The last few weeks have seen a massive shift in American life because of the governmental response to COVID-19. Entire cities have been shut down and some elections have even been delayed. While this has been seen as a welcome intervention by some, many people have also expressed concern over the strong measures that governments have taken. For some, the question has arisen as to whether this use of power is legitimate or a power grab. With this article, I hope to clear the air on the issue and demonstrate a constitutional and legal backing for these actions. The fear surrounding this virus is, after all, high in and of itself – we don’t need any more fear on top of it.
The government’s power to regulate public health falls under what are known as “police powers”. Police powers are rooted in both American law and English common law, but they can actually trace back to two Latin principles: sic utere tuo ut alienum non laedas (“use that which is yours so as not to injure others”) and salus populi suprema lex esto (“the welfare of the people shall be the supreme law”).
In terms of constitutional law, states and local governments derive their police powers from the Tenth Amendment. The Tenth Amendment is often overlooked, but it gives all powers not given to the federal government to either the states or the people. Federal authority on the matter derives largely from the Commerce Clause. In short, this use of government power is well-defined and rooted throughout our legal system.
Regulations for public health trace back to the earliest days of our republic, and Congress even passed a law in 1793 (“An Act Relative to Quarantine“) that enabled the President to aid the states in execution of quarantine and public health laws through both the Treasury and War Departments. Further revisions were passed in 1796 and 1799 as well as the many years to come, and state and local governments enacted their own laws as well.
Supreme Court cases like Gibbons v. Ogden (1824) have upheld the right of the states to impose quarantines and isolation, and the practice has extended throughout American history through outbreaks of yellow fever, cholera, flu, and now coronavirus. Public health has been nearly universally seen as a valid justification for government action throughout American history, and the governmental response to COVID-19 falls into this category as well.
Case Study: The Spanish Flu
The year was 1918. On the homefront, life went on in the midst of World War I, and so did disease. The seasonal flu that is so common to this day arrived and many didn’t think twice, but this was no ordinary flu – this was H1N1, commonly known now as the swine flu.

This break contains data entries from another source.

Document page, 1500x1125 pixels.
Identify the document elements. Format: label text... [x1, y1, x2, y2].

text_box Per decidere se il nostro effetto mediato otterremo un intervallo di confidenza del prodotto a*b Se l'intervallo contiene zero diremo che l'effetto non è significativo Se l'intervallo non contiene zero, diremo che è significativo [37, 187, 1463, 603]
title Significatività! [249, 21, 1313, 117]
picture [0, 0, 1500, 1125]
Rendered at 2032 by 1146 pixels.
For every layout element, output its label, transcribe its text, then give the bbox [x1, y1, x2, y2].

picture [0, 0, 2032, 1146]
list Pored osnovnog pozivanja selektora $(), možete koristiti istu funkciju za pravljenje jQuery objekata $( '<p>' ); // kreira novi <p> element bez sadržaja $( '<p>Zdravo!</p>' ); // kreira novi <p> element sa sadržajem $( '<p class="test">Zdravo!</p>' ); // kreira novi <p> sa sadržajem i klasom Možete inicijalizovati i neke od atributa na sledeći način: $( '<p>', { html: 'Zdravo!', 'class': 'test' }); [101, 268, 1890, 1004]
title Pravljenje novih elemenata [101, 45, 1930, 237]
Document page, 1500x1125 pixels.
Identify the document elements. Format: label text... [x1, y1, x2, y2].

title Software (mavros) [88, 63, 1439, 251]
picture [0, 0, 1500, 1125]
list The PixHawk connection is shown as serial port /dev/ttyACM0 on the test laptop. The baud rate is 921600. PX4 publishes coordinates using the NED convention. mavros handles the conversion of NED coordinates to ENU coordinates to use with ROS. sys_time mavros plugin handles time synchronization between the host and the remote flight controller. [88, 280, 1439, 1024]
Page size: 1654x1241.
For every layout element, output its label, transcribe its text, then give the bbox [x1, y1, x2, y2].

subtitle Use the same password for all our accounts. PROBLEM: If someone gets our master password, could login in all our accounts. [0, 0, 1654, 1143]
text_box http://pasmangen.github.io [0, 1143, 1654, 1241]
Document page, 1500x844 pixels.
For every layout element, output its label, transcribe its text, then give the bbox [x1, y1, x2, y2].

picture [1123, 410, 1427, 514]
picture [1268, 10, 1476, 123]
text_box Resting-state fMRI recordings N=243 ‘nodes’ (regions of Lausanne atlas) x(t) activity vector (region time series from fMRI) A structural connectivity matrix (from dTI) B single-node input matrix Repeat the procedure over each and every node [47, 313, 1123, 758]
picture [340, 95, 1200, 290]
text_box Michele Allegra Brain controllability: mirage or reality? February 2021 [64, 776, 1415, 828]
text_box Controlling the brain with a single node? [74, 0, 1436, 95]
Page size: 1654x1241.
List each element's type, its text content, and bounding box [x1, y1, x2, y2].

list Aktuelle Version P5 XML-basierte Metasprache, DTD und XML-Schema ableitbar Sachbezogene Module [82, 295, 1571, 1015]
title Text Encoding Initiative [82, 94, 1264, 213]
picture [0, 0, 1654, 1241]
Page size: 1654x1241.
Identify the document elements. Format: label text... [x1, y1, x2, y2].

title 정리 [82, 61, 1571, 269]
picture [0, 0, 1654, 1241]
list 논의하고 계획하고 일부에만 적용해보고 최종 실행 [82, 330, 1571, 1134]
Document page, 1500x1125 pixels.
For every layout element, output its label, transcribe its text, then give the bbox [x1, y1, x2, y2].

Likely beginning in rural Kansas, the flu quickly spread globally and became the plague of the century. 500 million were infected and as many as 100 million people died, and almost nowhere was spared. Appallingly, most global governments hid the pandemic’s true impact to keep morale high; only neutral Spain reported the carnage and were assigned the blame.
In the midst of the outbreak, some governments were stronger than others in responding to the outbreak. The disease crippled Western Samoa more than any other area, killing 22% of its population. In neighboring American Samoa, however, not a single person died due to an incredibly effective quarantine of boats.
The story in the mainland United States was similar. In September 1918, cities around the country were set to host major Liberty Loan Parades to sell war bonds. 200,000 people met in the streets of Philadelphia, spreading the plague rapidly. St. Louis, a city of over 800,000 people at the time, saw a different outcome; on the advice of Health Commissioner Dr. Max C. Starkloff, the entire city was shut down. Schools were closed, public events were canceled, and places of worship sat empty.
Almost the entire city was on lockdown by November, but these drastic measures worked. The death rate in the city was half that of Philadelphia and was lower than any major US city. Many lives were saved thanks to this prudent government action.
A Time For Action
This is an unprecedented time for most Americans. Relatively few of us have lived through what was once so common, and we can all hope that this will never happen again. But, for the time being, the disruption in our lives is a necessary use of government power.
That doesn’t mean we have to blindly accept everything that happens, but it does mean that the debate isn’t over “can the government do this”, but instead it’s over “should the government do this”. We can only hope that the governmental response to COVID-19 will save lives, as it has in the past.